Taylor cites as precedent SMU’s cowardly decision to cancel a debate between former philosophy professor Peter March and alleged racist Jared Taylor in March 2007, but she gets crucial facts wrong. According to her, the university cancelled the debate “in an effort to protect students from the pain and suffering that is inflicted by the promotion of hate speech”; but that’s not what SMU said about it. The SMU press release she herself quotes refers only to “high security risks and potential threat to both our campus community and to visitors”.
The press release also says this:
The University remains committed to academic freedom, diversity of opinion, and supports open debate in a forum that does not put the personal safety of our community at risk.
Taylor does not allege that Mr Ruba’s presentation endangered anyone’s “personal safety”, so the press release that she relies on as justification does not actually support last month’s display of anti-free speech fascism...
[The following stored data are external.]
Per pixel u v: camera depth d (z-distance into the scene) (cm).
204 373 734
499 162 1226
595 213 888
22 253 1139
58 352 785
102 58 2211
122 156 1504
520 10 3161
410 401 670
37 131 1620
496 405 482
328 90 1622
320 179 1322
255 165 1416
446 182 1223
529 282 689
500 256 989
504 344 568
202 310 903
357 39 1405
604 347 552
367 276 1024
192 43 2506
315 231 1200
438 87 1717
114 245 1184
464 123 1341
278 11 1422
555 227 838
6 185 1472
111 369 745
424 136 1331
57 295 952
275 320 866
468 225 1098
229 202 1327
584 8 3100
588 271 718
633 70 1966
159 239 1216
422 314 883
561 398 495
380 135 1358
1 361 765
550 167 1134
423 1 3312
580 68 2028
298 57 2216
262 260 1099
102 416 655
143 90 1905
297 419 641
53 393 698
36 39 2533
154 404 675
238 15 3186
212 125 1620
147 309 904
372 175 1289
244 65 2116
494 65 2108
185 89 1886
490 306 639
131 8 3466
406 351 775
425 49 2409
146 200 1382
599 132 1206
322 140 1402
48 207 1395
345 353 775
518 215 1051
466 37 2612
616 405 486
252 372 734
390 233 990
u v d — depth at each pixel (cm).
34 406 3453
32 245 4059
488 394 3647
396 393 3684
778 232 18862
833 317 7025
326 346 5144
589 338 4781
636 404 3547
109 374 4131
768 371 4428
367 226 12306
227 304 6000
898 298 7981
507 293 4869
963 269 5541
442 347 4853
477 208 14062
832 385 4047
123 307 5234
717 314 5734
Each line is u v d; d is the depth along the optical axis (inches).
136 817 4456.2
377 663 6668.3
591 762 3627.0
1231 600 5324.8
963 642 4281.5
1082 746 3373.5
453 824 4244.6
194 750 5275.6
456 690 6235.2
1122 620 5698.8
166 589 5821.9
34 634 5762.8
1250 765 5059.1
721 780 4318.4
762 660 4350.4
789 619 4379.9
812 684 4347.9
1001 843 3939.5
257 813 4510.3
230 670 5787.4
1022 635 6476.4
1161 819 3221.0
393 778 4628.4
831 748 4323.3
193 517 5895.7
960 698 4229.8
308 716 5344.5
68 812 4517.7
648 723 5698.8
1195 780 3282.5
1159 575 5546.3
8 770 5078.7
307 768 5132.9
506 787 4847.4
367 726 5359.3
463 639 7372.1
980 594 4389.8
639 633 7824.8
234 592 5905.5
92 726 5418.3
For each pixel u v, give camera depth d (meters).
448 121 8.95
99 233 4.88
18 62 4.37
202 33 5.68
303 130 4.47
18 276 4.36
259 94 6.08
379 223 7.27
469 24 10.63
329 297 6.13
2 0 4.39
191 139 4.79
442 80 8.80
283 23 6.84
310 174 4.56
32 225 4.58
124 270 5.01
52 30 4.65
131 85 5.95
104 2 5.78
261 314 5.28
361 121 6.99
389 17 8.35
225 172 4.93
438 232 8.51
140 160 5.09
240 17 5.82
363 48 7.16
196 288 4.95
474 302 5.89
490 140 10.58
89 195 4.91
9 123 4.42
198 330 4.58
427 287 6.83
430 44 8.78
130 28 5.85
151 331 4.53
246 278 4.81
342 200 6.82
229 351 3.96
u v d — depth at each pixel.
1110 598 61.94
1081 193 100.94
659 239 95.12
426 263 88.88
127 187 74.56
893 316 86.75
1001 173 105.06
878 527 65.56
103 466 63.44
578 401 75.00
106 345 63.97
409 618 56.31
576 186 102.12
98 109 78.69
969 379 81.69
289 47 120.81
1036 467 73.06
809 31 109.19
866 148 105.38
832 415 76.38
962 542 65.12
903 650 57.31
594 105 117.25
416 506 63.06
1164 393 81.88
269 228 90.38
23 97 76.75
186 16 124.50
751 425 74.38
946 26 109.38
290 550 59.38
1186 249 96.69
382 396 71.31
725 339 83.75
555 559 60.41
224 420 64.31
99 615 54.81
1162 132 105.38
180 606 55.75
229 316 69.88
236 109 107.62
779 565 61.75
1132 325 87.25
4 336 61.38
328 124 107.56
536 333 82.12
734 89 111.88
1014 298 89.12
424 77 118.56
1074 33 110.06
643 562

Hello! She refers to the Canadian Human Rights Act, but quotes from and links to the Nova Scotia Human Rights Act. Does she know what she’s talking about?
In any case, taking the law into one’s own hands by presumptively shouting down a speaker is not one of the legal remedies set forth in the Nova Scotia Human Rights Act. One must lodge a complaint with the Nova Scotia Human Rights Commission, which will decide if the complaint is worthy of further action.
She calls Ruba a racist because he cites Martin Luther King, Jr, in support of anti-abortion views in what she thinks is a misleading and manipulative fashion. A racist is someone who thinks that some races are inherently inferior to others. Quoting a black man with approval is prima facie evidence that Ruba thinks blacks are equal. Taylor may disagree with Ruba’s interpretation of King’s words but, obviously, that doesn’t make Ruba a racist.
Besides, in view of Taylor’s self-serving misuse of the Nova Scotia Human Rights Act, it’s a little rich for her to complain that someone else is being “misleading and manipulative”.....
I'm sure Ms. Taylor is unaware that Dr. Alveda King, Martin Luther King Jr.'s niece, frequently quotes her uncle in her prolife advocacy work.
(I sure hope my son is receiving a better education at SMU than Ms. Taylor apparently is!)